Despite the necessity of accurate and robust image segmentation in clinical routines, it is often challenging. Indeed, it highly depends on the imaging modality and the target (such as anatomy or tumor area). The main challenges in developing accurate and automatic medical image segmentation methods include a wide range of patient characteristics, low-contrast inherent imaging characteristics of some imaging modalities, artifacts (e.g., metallic artifacts in CT), respiratory motion, limited data in medical image analysis, and significant variation of shape and size of organs among cases [8] [9]. Unfortunately, manual segmentation is frequently prone to subjective errors and is time-consuming. It might not always be easy to analyze multiple sequences of examinations manually. Researchers have applied different methods to address these challenges, thereby better analyzing the medical images and improving case outcomes. For example, several groups have approached medical image segmentation using contour and shape detection, deformable models, conventional machine learning, and deep learning approaches [8] [10].
In the early times, conventional medical image segmentation approaches are often based on edge detection and fitting predefined parametric shapes, level-set methods, and shape models [3] [8]. Many classical machine learning-driven methods (supervised and unsupervised) are also proposed to tackle this challenging problem. Although traditional machine learning approaches like active shape, atlas methods, and statistically supervised and unsupervised methods are still prevalent [10], they often involve careful integration of hand-crafted image features. These hand-crafted features need to represent the input image. However, designing or engineering distinctive image features by human experts can be difficult and sometimes impossible. Moreover, manually designed distinctive features on a given task might not be easy to adapt to new cases, which is the main problem in developing a general method that can be used to extract the distinctive image features [8] [10].
In this regard, deep learning methods based on convolutional neural networks (CNN) have emerged as an alternative and reliable solution [10]. These CNN-based methods can automatically learn to extract the hierarchical distinctive image features. It avoids the need to develop hand-crafted features besides the generic characteristics of these extracted features. In fact, CNN-based approaches have achieved the state of the art (SOTA) performance in various tasks such image classification [11], object detection [12], segmentation [13] [14], registration [15] [16], and other tasks [17] [18]. For example, fully convolutional neural networks are trained on pixel-to-pixel transformations to extract high-level image features and predict the outputs from any arbitrary size inputs [14]. Following the success of these approaches in image and video processing, Simonyan et al. [18] proposed to increase the convolutional network depth via a network called VGG16. In this approach, convolutional layers are stacked one after the other to extract more distinctive image features.

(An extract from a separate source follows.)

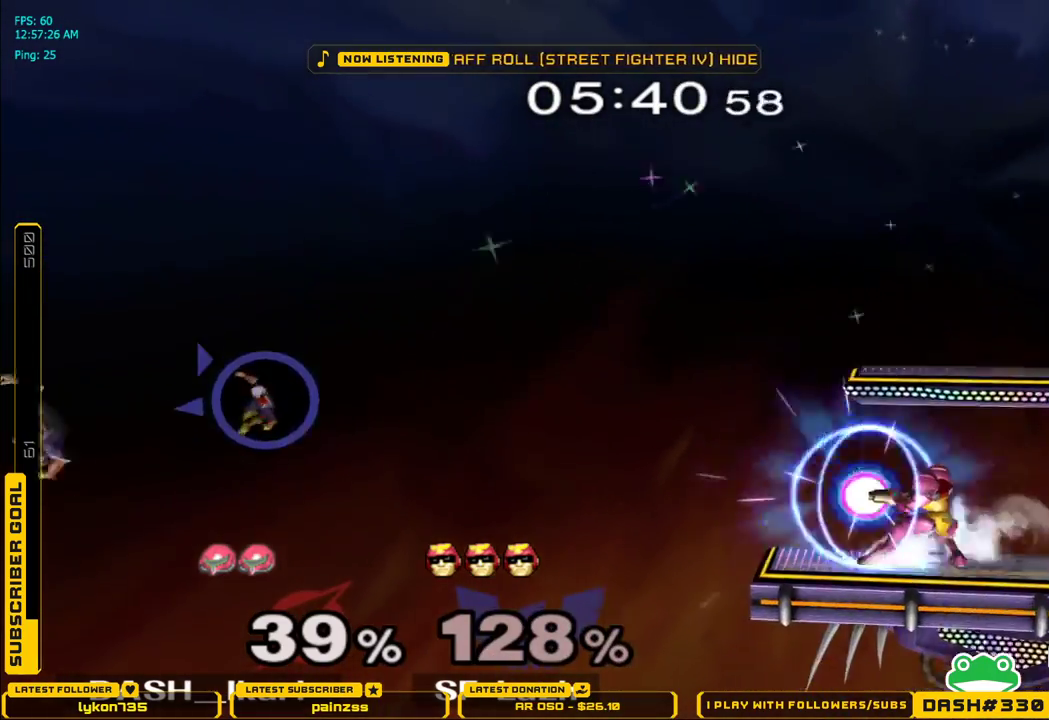
{"buttons": [], "left_stick": "center", "right_stick": "center", "events": []}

Motivated by the promising results of the VGG16 network (deep encoder like structure), Badrinarayanan et al. [19], proposed to expand it into a deep fully convolutional neural network (FCN) architecture for semantic pixel-wise segmentation. It employs a trainable encoder network for high-level feature extraction and a corresponding decoder network. The decoder network maps the low-resolution encoder feature maps to a full input resolution feature maps for pixel-wise classification using up-sampling. This up-sampling operation is then modified to be a learning-based deconvolution network in the work of Noh et al. [20]. Szegedy et al. [21] also proposed a new design of CNN architecture to increase the depth and the width of CNN-based methods. As CNN architectures go deeper (i.e., large number of convolutional layers are stacked one after the other), residual connections are inherently crucial for the training [22] [23]. It smooths training and avoids loss of high-level features during sampling or pooling operations.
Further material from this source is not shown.